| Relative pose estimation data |
· · · ·
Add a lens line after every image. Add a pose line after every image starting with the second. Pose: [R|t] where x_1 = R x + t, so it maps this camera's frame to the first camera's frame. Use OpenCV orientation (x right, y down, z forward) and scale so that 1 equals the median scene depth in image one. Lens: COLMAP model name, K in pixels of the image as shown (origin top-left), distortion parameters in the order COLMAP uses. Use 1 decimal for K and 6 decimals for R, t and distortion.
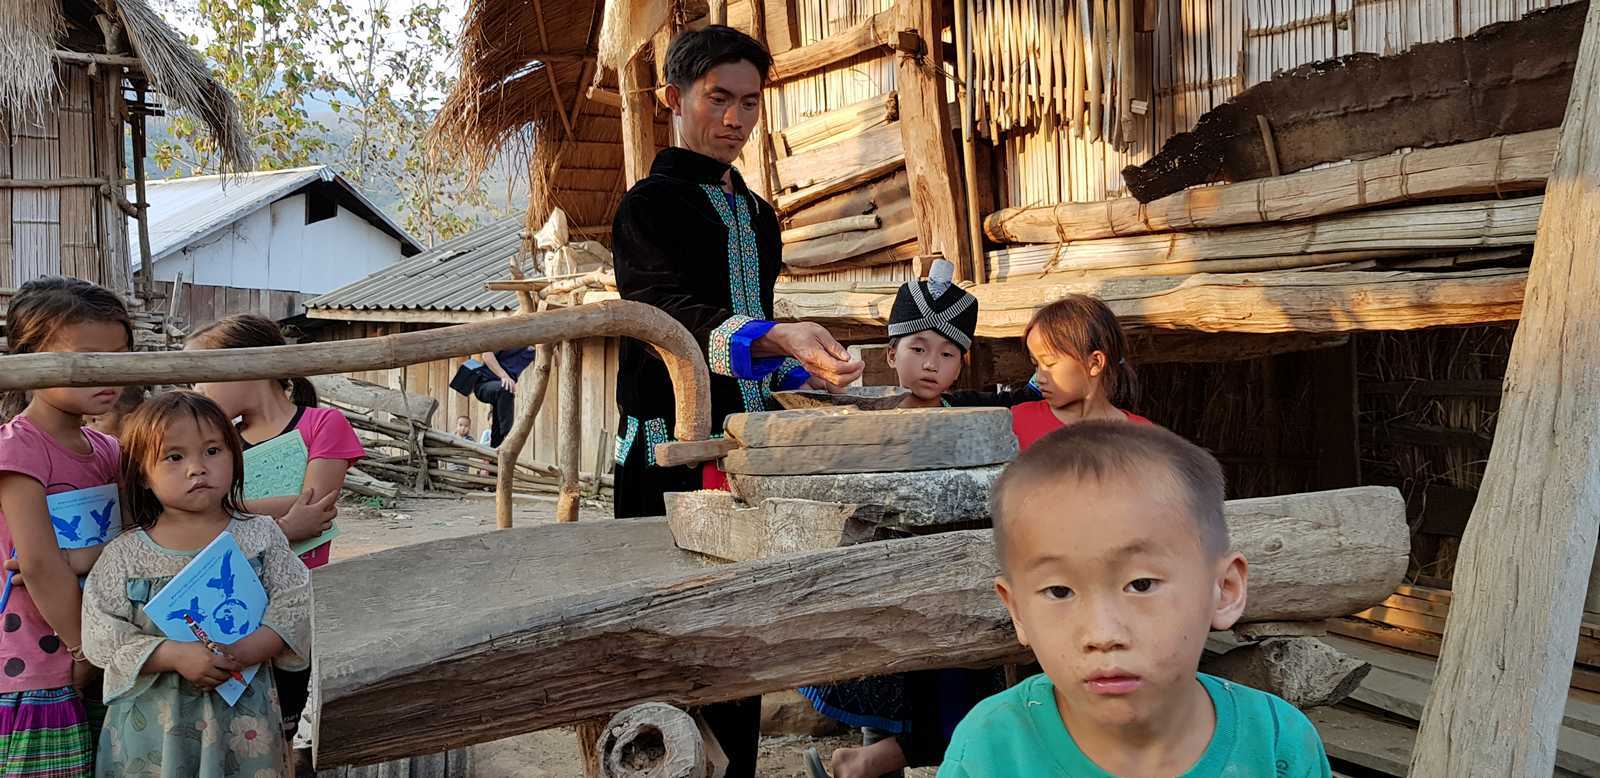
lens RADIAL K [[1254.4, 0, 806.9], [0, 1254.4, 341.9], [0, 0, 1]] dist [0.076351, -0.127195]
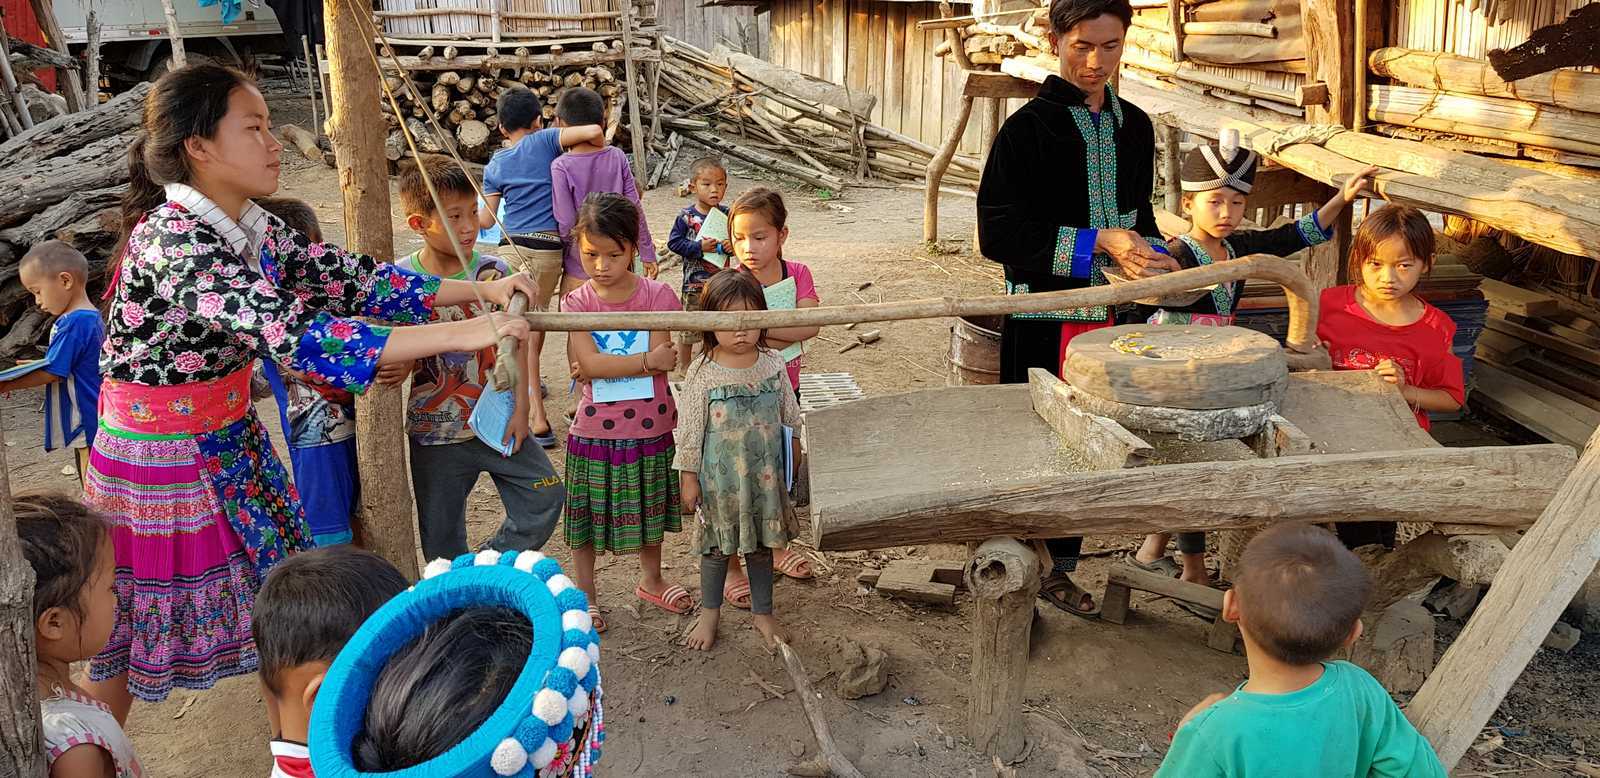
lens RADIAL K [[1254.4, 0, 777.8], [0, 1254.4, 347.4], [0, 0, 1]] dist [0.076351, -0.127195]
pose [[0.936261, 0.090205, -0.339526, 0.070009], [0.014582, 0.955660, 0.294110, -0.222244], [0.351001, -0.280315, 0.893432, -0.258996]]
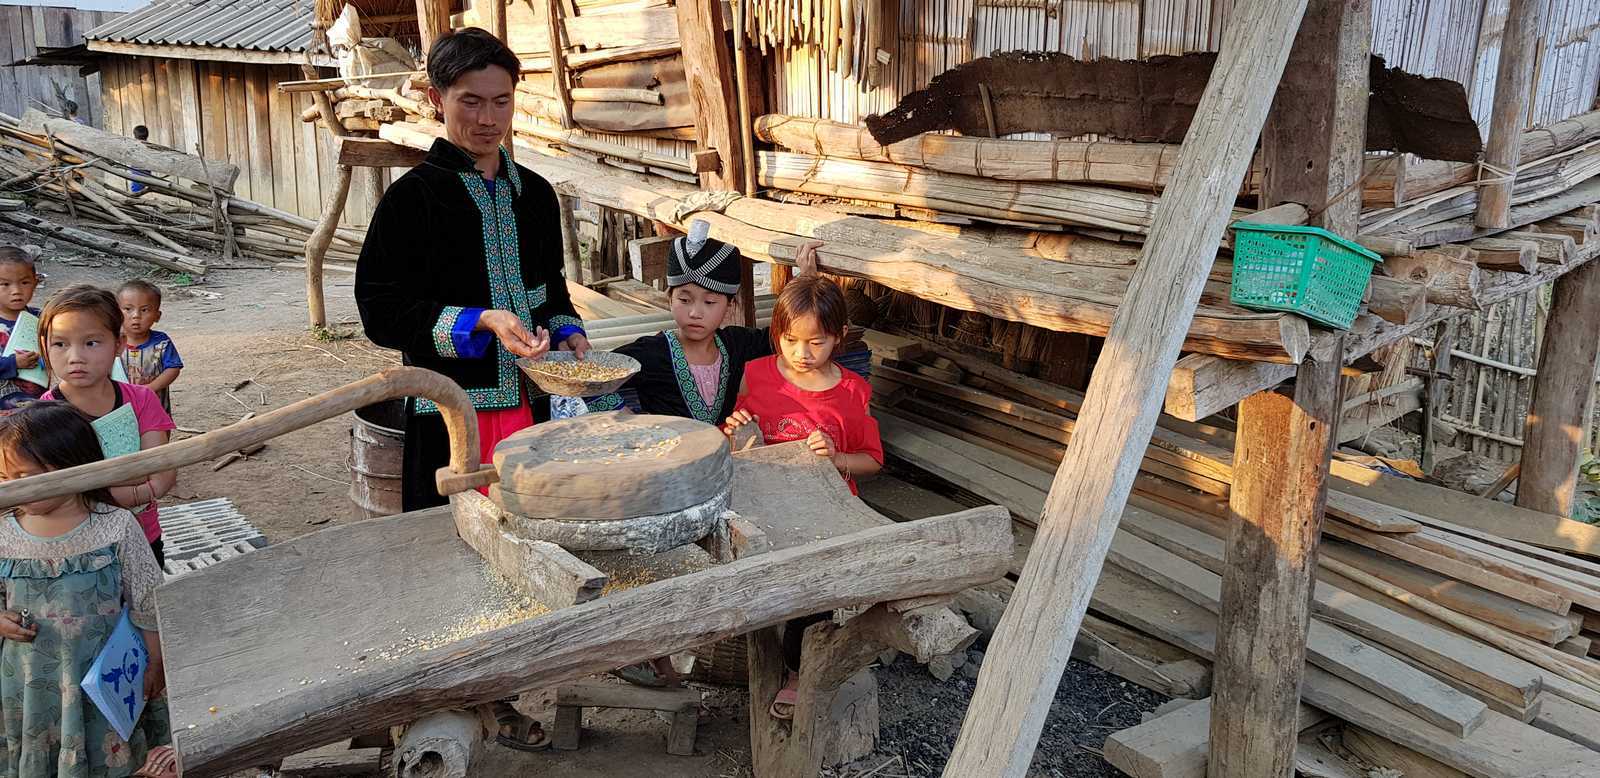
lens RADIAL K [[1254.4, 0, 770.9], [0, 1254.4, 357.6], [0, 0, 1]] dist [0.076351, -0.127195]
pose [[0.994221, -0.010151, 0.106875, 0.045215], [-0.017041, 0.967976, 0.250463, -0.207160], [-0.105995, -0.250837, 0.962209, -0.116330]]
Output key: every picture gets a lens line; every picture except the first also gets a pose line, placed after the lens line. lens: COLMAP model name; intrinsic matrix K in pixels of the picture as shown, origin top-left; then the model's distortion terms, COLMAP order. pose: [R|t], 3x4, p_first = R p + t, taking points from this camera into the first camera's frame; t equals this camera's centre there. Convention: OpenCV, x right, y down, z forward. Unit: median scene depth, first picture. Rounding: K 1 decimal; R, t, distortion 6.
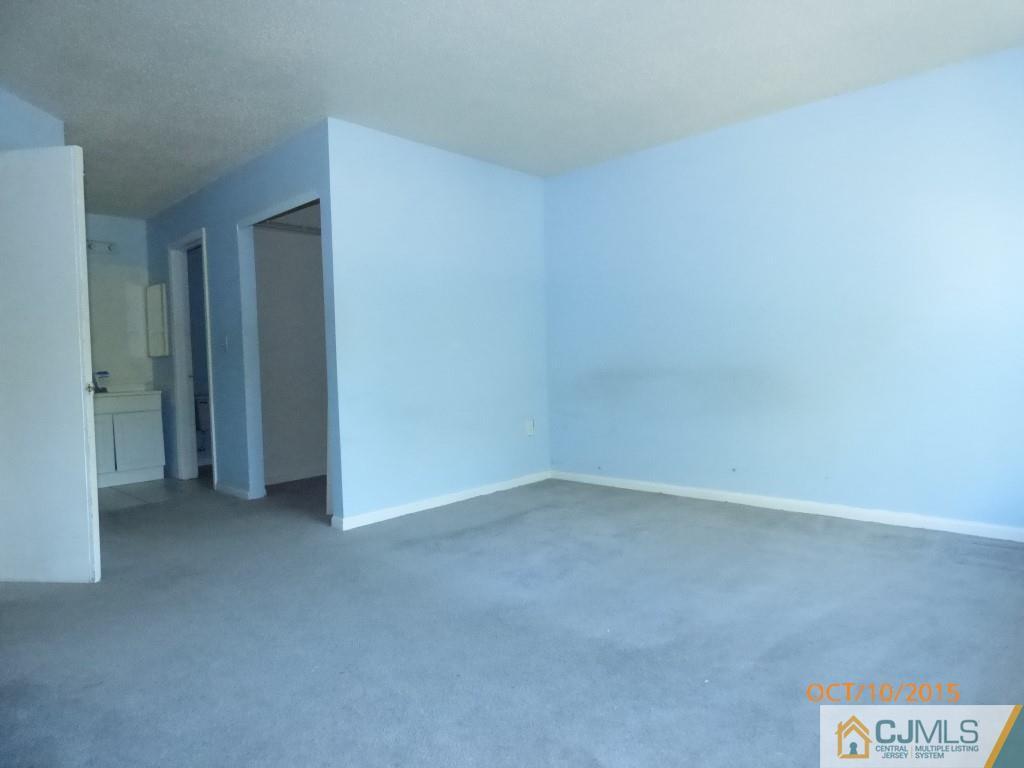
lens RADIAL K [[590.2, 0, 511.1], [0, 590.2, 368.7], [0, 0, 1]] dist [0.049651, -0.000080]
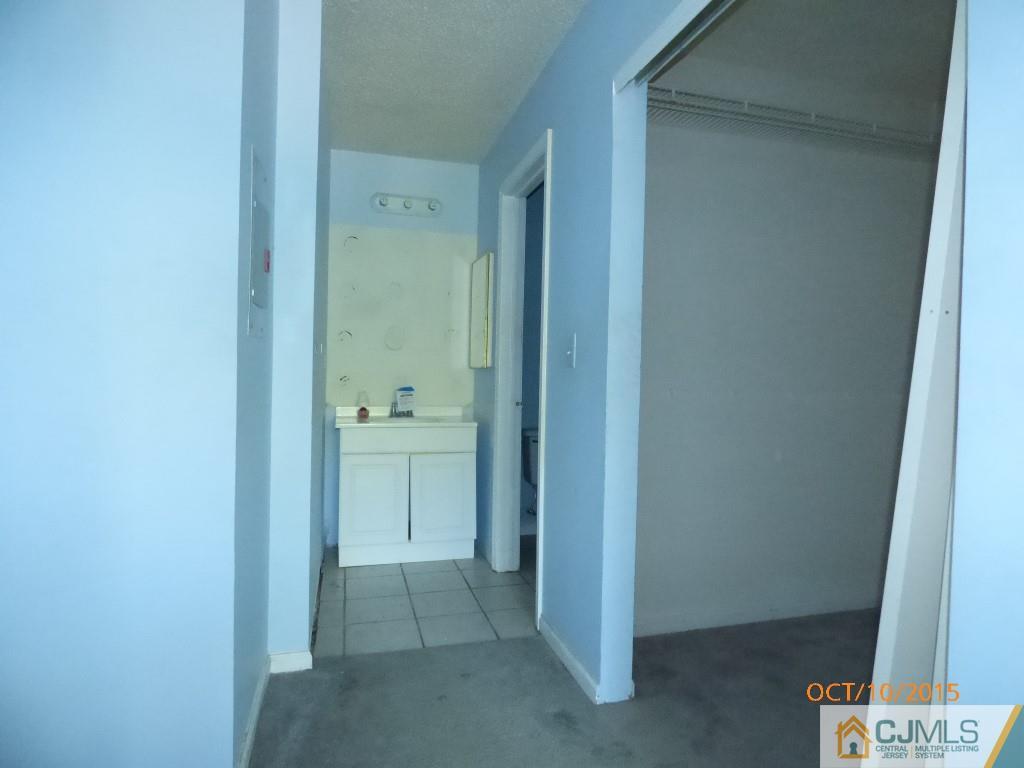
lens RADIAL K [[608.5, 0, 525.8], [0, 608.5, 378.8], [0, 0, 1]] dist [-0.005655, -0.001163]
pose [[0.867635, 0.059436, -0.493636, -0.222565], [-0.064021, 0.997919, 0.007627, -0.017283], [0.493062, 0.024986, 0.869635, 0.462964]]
· · · ·
| TO DO |
For each record above, write out every line exactly and skip the pictures.

| RESULT OF THE TASK |
Add a lens line after every image. Add a pose line after every image starting with the second. Pose: [R|t] where x_1 = R x + t, so it maps this camera's frame to the first camera's frame. Use OpenCV orientation (x right, y down, z forward) and scale so that 1 equals the median scene depth in image one. Lens: COLMAP model name, K in pixels of the image as shown (origin top-left), distortion parameters in the order COLMAP uses. Use 1 decimal for K and 6 decimals for R, t and distortion.
lens RADIAL K [[1254.4, 0, 806.9], [0, 1254.4, 341.9], [0, 0, 1]] dist [0.076351, -0.127195]
lens RADIAL K [[1254.4, 0, 777.8], [0, 1254.4, 347.4], [0, 0, 1]] dist [0.076351, -0.127195]
pose [[0.936261, 0.090205, -0.339526, 0.070009], [0.014582, 0.955660, 0.294110, -0.222244], [0.351001, -0.280315, 0.893432, -0.258996]]
lens RADIAL K [[1254.4, 0, 770.9], [0, 1254.4, 357.6], [0, 0, 1]] dist [0.076351, -0.127195]
pose [[0.994221, -0.010151, 0.106875, 0.045215], [-0.017041, 0.967976, 0.250463, -0.207160], [-0.105995, -0.250837, 0.962209, -0.116330]]
Output key: every picture gets a lens line; every picture except the first also gets a pose line, placed after the lens line. lens: COLMAP model name; intrinsic matrix K in pixels of the picture as shown, origin top-left; then the model's distortion terms, COLMAP order. pose: [R|t], 3x4, p_first = R p + t, taking points from this camera into the first camera's frame; t equals this camera's centre there. Convention: OpenCV, x right, y down, z forward. Unit: median scene depth, first picture. Rounding: K 1 decimal; R, t, distortion 6.
lens RADIAL K [[590.2, 0, 511.1], [0, 590.2, 368.7], [0, 0, 1]] dist [0.049651, -0.000080]
lens RADIAL K [[608.5, 0, 525.8], [0, 608.5, 378.8], [0, 0, 1]] dist [-0.005655, -0.001163]
pose [[0.867635, 0.059436, -0.493636, -0.222565], [-0.064021, 0.997919, 0.007627, -0.017283], [0.493062, 0.024986, 0.869635, 0.462964]]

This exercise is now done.